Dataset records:
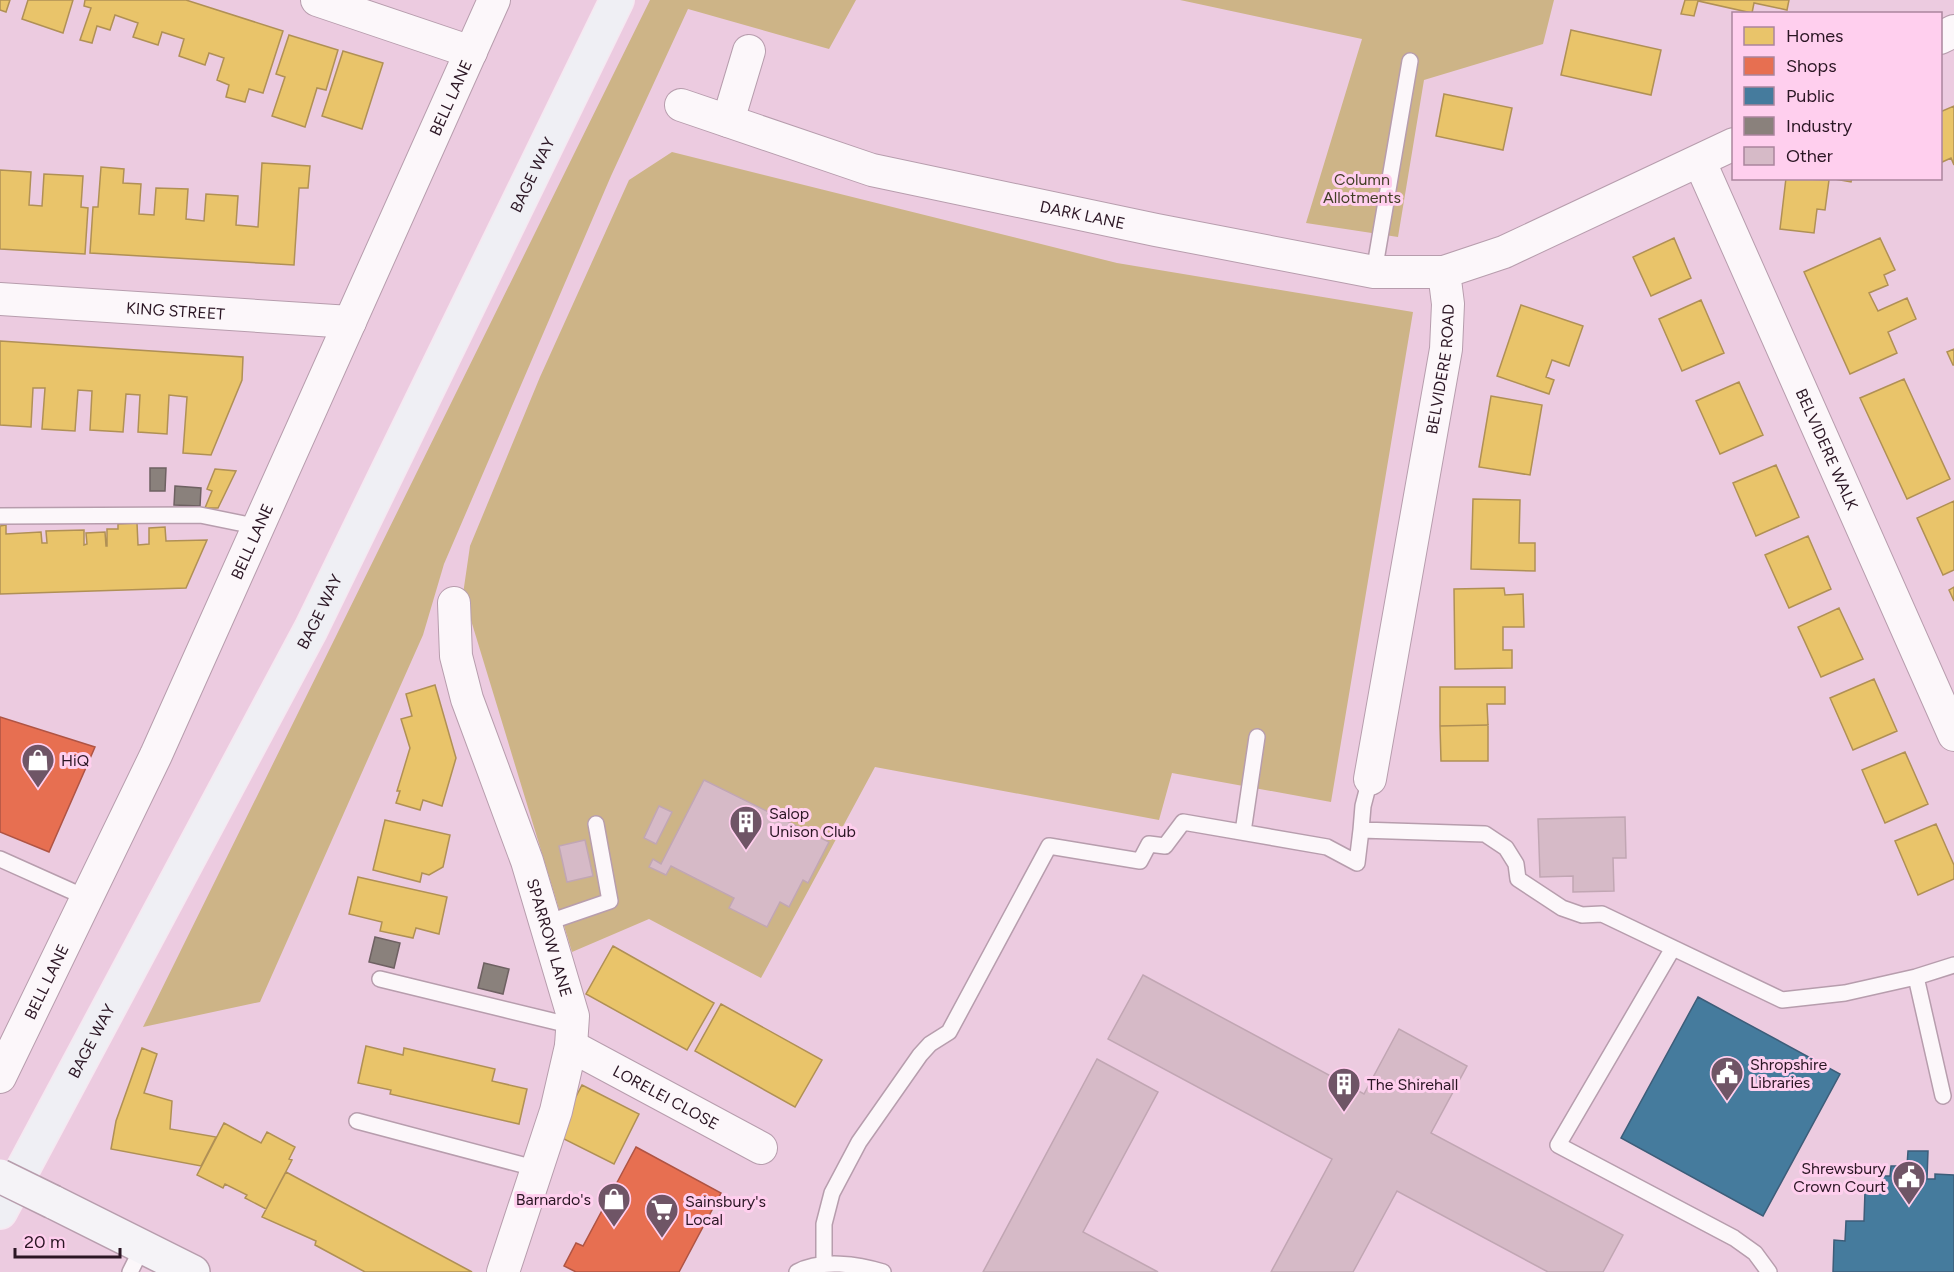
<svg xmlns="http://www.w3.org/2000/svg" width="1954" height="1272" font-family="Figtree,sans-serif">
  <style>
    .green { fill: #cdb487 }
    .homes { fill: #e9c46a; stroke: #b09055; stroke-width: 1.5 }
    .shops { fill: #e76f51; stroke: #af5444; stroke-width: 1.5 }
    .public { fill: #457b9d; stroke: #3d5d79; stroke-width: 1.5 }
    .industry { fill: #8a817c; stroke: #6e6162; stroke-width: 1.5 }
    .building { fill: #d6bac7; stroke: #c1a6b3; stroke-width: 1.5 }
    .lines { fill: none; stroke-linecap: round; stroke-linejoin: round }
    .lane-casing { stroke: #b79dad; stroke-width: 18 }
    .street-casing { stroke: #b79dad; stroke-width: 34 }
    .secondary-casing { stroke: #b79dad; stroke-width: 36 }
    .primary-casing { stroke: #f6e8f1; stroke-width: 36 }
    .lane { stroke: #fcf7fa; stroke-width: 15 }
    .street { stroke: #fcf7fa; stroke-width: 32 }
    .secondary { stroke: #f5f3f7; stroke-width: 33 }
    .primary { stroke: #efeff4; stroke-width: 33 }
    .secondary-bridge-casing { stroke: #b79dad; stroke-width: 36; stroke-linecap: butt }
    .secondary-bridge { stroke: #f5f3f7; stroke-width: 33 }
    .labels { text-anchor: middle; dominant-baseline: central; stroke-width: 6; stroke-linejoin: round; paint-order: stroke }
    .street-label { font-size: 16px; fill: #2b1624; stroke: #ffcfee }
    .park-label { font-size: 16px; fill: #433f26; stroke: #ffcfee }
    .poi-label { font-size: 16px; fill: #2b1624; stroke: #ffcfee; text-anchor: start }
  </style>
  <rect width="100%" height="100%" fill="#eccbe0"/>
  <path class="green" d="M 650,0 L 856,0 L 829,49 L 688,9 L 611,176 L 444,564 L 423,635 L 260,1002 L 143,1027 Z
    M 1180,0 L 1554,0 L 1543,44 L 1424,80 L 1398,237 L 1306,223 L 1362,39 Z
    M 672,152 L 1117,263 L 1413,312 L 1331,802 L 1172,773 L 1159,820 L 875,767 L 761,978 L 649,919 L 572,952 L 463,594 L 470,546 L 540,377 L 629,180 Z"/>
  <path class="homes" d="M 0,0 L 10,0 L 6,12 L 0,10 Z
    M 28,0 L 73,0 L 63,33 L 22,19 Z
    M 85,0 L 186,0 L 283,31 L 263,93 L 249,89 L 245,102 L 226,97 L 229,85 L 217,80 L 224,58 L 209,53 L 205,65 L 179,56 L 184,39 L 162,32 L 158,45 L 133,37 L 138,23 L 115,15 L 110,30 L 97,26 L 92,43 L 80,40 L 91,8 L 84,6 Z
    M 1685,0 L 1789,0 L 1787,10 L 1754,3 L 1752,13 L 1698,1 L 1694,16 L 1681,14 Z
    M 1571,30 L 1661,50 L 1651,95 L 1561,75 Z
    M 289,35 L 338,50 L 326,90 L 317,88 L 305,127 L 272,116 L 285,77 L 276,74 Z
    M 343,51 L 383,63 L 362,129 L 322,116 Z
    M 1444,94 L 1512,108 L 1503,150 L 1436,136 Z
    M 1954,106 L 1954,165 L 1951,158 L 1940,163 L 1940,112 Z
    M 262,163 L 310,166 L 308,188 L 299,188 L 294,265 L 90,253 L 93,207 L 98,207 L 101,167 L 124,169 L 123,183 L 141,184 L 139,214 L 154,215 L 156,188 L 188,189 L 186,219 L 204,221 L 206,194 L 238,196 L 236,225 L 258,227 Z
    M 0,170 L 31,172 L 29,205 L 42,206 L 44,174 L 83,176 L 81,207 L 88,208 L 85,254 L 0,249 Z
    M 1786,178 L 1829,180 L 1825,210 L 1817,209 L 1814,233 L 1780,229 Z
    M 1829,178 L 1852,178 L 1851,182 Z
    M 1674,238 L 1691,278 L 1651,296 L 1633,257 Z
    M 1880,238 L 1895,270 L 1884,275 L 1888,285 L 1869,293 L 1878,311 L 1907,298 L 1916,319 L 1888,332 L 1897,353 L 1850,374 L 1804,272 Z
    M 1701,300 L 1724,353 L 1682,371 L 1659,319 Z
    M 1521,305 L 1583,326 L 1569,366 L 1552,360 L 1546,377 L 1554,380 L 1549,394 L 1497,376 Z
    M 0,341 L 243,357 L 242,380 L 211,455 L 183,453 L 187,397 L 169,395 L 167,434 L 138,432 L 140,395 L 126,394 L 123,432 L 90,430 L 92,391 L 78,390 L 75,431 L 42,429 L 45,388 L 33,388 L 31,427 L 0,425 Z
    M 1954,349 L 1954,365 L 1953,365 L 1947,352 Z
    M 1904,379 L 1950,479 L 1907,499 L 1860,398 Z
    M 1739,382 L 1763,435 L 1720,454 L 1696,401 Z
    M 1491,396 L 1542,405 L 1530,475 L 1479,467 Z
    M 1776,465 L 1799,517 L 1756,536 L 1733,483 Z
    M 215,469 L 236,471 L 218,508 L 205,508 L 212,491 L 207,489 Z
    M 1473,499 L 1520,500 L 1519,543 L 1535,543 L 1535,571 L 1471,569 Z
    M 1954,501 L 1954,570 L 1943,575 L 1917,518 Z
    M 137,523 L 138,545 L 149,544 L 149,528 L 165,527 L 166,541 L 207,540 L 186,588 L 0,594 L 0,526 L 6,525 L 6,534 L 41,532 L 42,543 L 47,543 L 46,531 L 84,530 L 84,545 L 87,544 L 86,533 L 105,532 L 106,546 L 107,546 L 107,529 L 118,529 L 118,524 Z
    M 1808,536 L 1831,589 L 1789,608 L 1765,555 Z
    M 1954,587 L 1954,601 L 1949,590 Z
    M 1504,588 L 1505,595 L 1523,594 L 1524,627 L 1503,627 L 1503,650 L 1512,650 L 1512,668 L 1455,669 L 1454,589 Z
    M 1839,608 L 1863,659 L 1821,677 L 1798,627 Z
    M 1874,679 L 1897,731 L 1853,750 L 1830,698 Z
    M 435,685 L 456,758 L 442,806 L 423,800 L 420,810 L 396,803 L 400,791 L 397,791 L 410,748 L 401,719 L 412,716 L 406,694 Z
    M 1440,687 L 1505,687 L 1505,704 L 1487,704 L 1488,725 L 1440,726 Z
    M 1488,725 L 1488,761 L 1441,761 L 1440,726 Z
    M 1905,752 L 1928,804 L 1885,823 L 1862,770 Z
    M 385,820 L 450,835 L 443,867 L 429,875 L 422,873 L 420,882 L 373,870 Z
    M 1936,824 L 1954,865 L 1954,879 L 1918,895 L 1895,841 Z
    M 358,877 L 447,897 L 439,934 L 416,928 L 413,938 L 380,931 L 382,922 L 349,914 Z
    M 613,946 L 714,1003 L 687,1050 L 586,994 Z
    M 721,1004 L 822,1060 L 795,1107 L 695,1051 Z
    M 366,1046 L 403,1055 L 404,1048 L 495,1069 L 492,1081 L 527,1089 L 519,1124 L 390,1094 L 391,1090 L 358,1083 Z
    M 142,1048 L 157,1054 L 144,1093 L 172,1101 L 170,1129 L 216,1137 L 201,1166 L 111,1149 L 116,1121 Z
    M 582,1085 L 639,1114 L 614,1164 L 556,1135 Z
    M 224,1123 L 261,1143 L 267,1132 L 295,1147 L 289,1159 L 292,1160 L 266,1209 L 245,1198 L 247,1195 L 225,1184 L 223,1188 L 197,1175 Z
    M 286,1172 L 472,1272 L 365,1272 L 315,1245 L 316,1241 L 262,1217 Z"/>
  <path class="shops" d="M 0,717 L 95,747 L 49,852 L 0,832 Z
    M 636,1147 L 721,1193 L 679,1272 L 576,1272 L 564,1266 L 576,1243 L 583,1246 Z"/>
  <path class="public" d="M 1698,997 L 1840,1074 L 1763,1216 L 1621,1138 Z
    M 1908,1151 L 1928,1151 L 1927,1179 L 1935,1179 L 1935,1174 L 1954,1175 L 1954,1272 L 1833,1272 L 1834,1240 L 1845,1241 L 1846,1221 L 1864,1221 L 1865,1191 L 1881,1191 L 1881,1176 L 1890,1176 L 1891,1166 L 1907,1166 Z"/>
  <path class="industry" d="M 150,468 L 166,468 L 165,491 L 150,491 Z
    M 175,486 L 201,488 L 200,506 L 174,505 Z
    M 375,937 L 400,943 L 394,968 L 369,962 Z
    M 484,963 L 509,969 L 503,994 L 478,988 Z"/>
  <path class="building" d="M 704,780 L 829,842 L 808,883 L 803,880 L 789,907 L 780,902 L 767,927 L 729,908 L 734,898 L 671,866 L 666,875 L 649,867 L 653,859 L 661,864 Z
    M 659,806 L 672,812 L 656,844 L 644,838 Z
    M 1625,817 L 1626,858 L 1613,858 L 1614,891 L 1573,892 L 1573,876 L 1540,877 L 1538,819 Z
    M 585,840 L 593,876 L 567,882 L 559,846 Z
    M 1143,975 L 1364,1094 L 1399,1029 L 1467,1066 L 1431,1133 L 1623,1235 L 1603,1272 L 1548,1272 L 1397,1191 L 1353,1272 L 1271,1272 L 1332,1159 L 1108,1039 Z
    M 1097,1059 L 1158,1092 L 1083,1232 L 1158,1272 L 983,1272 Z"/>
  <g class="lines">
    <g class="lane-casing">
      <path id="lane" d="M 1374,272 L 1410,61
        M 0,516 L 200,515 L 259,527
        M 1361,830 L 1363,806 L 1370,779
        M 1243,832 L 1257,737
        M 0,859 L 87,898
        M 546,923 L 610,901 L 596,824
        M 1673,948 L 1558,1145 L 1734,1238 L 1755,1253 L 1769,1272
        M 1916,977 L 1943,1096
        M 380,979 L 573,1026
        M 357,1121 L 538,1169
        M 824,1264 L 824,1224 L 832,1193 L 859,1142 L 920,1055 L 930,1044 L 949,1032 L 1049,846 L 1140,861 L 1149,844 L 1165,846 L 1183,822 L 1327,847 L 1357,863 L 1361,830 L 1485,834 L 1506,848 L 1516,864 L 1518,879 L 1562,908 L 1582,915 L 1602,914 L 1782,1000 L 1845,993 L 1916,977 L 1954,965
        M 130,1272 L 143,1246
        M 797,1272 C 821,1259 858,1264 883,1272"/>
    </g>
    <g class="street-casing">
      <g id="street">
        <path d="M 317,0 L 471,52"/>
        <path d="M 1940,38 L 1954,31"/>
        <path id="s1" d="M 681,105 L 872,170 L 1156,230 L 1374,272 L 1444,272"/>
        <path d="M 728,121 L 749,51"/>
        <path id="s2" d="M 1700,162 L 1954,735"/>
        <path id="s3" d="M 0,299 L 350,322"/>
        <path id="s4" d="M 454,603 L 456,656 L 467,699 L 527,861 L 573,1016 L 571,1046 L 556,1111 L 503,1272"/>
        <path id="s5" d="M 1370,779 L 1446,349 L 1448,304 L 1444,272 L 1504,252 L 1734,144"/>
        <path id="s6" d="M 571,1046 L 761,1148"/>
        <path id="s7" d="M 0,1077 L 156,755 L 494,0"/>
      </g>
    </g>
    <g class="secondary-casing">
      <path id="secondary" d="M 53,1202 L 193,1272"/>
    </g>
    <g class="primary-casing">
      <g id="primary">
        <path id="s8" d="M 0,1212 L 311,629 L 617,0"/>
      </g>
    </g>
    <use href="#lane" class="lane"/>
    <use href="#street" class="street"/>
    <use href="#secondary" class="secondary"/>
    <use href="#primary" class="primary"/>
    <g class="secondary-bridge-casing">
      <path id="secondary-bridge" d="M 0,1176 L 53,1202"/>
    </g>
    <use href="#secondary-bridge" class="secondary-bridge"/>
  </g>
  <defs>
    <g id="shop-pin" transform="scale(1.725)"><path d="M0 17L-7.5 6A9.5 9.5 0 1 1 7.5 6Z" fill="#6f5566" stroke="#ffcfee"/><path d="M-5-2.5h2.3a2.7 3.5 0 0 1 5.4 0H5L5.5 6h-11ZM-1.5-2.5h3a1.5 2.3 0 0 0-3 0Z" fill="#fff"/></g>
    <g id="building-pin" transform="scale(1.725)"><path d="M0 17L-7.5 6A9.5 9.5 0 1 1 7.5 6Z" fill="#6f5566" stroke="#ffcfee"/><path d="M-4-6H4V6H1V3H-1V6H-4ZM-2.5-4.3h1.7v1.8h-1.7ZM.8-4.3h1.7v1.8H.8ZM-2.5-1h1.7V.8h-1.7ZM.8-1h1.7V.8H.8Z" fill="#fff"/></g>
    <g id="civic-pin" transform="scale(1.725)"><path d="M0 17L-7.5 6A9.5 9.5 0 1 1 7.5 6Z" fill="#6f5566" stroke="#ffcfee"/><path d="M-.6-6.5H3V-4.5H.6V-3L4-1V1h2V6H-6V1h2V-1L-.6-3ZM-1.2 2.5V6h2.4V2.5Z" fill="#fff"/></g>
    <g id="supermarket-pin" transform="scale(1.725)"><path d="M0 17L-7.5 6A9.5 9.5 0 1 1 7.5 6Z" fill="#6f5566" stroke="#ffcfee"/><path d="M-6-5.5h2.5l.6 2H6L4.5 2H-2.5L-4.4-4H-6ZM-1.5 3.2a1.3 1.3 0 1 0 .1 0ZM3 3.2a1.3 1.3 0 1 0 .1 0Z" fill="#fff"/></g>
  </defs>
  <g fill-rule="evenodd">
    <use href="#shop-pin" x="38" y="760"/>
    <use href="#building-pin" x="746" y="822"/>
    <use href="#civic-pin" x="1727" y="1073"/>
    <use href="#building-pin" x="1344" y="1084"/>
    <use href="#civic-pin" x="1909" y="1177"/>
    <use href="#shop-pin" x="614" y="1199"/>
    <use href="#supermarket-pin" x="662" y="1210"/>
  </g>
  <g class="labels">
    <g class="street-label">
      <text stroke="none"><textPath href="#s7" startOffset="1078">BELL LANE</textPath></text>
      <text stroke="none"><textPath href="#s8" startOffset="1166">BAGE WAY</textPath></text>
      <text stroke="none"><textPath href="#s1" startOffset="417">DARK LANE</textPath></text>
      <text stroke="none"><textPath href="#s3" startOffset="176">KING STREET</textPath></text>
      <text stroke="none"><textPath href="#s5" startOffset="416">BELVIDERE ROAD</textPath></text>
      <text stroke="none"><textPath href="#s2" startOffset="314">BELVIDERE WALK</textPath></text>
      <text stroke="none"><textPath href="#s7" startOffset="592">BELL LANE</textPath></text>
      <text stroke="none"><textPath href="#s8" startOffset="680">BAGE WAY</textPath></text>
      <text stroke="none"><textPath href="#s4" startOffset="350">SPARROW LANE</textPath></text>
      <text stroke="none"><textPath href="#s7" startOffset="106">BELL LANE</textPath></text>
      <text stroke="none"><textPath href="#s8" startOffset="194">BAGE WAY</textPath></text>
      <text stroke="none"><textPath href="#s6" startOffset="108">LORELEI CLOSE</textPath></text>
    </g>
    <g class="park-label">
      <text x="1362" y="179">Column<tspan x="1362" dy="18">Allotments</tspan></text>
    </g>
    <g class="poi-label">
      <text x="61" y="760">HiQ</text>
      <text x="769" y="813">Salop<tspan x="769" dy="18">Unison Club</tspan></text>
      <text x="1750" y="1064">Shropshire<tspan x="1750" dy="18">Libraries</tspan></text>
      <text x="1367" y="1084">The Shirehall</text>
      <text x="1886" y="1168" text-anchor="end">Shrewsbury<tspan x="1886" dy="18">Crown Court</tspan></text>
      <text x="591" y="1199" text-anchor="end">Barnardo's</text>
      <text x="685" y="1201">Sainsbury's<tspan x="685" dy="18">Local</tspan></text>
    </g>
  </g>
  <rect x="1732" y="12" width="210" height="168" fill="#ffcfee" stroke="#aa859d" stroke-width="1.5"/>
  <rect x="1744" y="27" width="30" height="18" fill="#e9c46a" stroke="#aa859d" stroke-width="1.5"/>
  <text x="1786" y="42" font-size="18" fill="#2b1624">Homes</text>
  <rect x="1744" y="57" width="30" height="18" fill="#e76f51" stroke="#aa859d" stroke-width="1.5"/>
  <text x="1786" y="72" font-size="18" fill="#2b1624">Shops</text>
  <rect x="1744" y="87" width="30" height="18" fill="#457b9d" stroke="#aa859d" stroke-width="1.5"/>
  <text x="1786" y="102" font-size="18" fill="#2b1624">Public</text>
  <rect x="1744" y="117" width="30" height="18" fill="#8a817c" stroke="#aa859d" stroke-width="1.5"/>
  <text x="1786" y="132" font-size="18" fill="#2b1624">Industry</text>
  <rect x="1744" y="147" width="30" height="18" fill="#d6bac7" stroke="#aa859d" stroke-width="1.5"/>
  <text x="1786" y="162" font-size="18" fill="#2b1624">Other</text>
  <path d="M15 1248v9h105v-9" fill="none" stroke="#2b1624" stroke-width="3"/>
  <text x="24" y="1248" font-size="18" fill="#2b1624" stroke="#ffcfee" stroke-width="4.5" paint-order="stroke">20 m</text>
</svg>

** WHAT THE EXERCISE ASKS **
In the entries above, identify every line with the string "lines".

** OUTPUT FOR THIS EXERCISE **
    .lines { fill: none; stroke-linecap: round; stroke-linejoin: round }
  <g class="lines">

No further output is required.